"Unquestionably. They are elderly men who have been employed at the 'Hundred' all their lives, and who bear excellent characters. Zack is the local colored Baptist preacher, and Zeb is an assistant field overseer. Impossible to suspect either, let alone both."
"Wouldn't they knock off for dinner at noon? Go to their cabins, I mean."
"Ordinarily, yes. But on Tuesday Mandy, Zack's wife, went to Calverton, and didn't return until late in the evening, or afternoon, as you would say. Accordingly she made up pail dinners for both Zack and Zeb, the latter being a boarder in their family. The men ate their food in the shadow of the osage hedge directly opposite the terrace; Effingham saw them and told me so."
"You seem to have covered the ground pretty thoroughly," I observed approvingly.
"And for good reasons, too," remarked the doctor. "For if I really believed the circumstances warranted the step it would be my duty to communicate my suspicions to the coroner."
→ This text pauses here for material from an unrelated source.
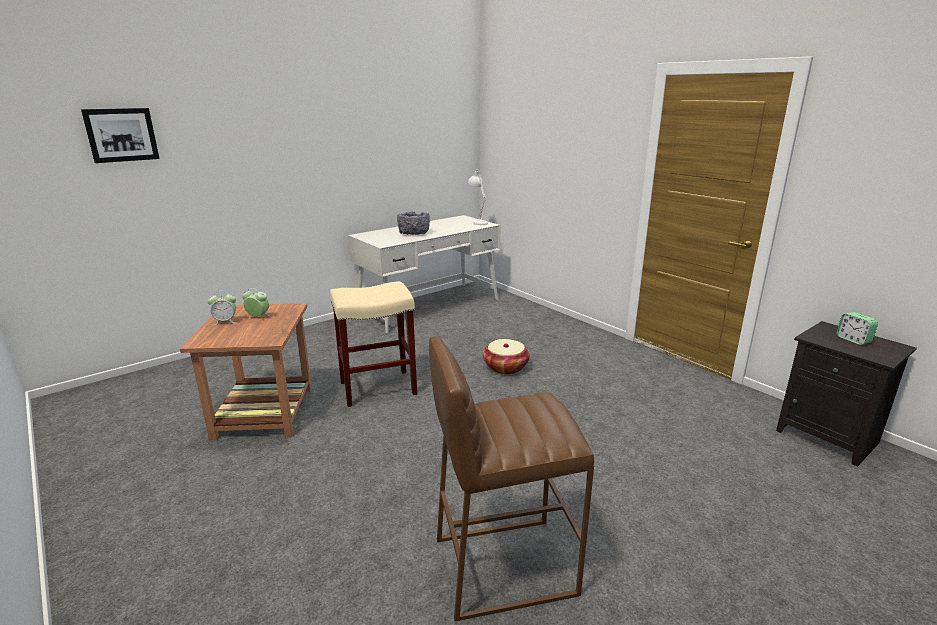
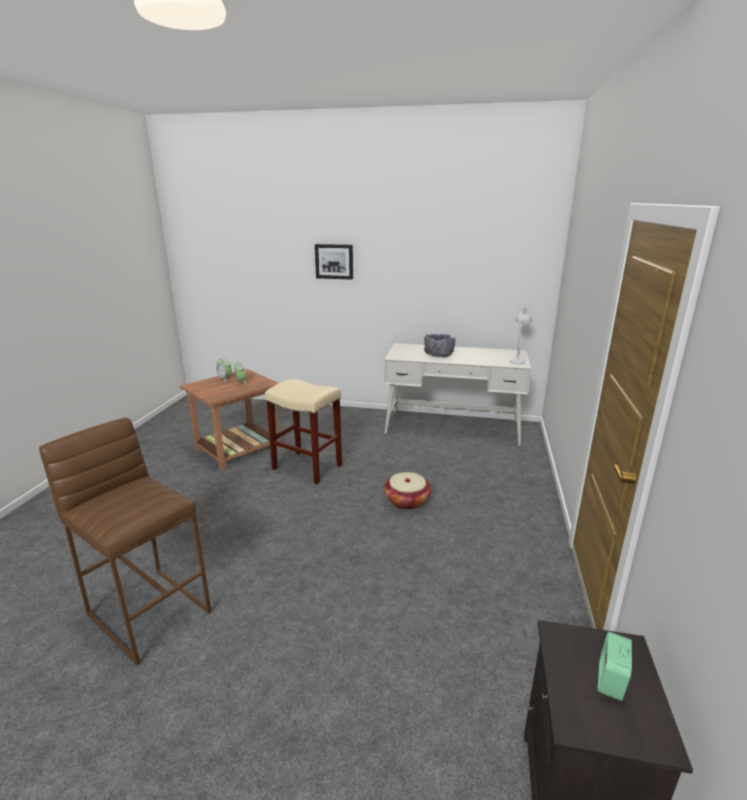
camera: 50 degrees right, 0 degrees up
picture [81,108,160,163] -> picture moved to [315,244,353,280]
"Then you haven't done so!" I was surprised and doubtless my voice showed it.
"No," assented Marcy deliberately. "In the first place I was determined to keep every
[Note: There was a misprint here in the book. Instead of the end of this paragraph, the preceding paragraph was duplicated.]
I started; I fancied that I had caught just the faintest suggestion of a sigh. Let me explain that the great room was in darkness except for the circle of yellow light cast by the shaded lamp that stood on a table at my right. I listened intently, but I could hear nothing more.